Lukáš Linhart

Choosing technologies

written by Almad

Every other week, some of my technology problems are magically solved by some new service, language or database. Except when aren't.

While there definitely is a progress in technology, theoretical breakthroughs are more rare than everyone would like to. Instead, we do have a list of constraints and trade-offs that are changing over time, and they enable different set of technologies.

As an example:

  • L-cache is the only way to cache data, everything else is too slow! Except it got faster, so use that, but store everything on disk because RAM is super small. But now it got large enough to store useful datasets, so don't even dare to think about touching disk! Oh wait, SSD
  • Disk may be slow comparably to RAM, but with reasonably stable I/O latency. Dang, have you seen those spikes on our virtualisation platform? Let's rewrite everything! Oh, containers
  • Our database must be always consistent and don't store any duplicate data, 3NF is the king. Oh wait, count performance. Distributed datacenters and availability, OK
  • Nodes are cold, stable hardware and we can rely on it. Oh wait, cloud. Elastic scaling, neat

Most of those are environment changes, caused by:

  • Uneven hardware improvements (SSD changing speed/size ratio; multi-core changing single process speed vs. parallelism; GPU offering whole new field for some types of computations)
  • Price changes (cloud vs. on-premise, on-demand pricing)
  • Technology usability causing mass adoption(jail and LXC vs. Docker)

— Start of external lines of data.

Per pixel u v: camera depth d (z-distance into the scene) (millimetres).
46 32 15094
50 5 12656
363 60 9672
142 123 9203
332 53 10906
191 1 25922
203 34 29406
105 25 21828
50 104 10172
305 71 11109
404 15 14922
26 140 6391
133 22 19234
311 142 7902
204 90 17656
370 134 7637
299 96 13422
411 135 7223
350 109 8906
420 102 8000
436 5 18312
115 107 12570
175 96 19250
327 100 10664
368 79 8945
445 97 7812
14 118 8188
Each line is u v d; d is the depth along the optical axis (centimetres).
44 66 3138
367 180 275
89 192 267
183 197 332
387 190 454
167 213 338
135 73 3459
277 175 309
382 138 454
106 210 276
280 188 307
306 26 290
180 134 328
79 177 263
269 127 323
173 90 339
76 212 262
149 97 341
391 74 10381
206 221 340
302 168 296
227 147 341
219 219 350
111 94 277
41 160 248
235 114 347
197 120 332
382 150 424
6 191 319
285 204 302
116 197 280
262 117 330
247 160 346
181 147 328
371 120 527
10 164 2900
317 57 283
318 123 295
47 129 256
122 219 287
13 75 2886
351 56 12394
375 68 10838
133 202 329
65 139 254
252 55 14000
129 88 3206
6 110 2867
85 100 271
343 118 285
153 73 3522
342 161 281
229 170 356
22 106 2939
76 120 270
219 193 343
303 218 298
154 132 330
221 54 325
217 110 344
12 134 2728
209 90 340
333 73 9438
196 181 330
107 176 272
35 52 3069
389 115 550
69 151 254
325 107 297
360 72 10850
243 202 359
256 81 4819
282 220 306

However, those technologies rely on the new changed environment, which usually presents some change in available trade-offs.

The same is true for growing your technology and company. When describing technologies or processes, most people still fail to talk about the scale they are talking at (I still surprise a lot of people with how small 37signals/Basecamp is; a lot of people assume enterprise with hundreds of people, and ReWork being battle-tested at that scale).

This is a major failure, because (current and expected) scale is one of the most defining characteristics. Premature scaling can kill you as much as scaling too late:

  • Initially, you prefer moving fast over externalising things. Later, you need to externalise in order to move forward
  • At the beginning, everything-as-a-service is definitely cheaper; over time, you hit breaking points
  • Structure of your traffic is crucial for your infrastructure, and changes over time. Read or Write heavy? Cache hit ratio? Both matter

Only thing you can rely on is speed of light. Latency is not going to be any better in the future: beware of being chatty on critical path.

When choosing technologies, always be aware of the shift you are making. If you are unaware of any, downside will hit you hard.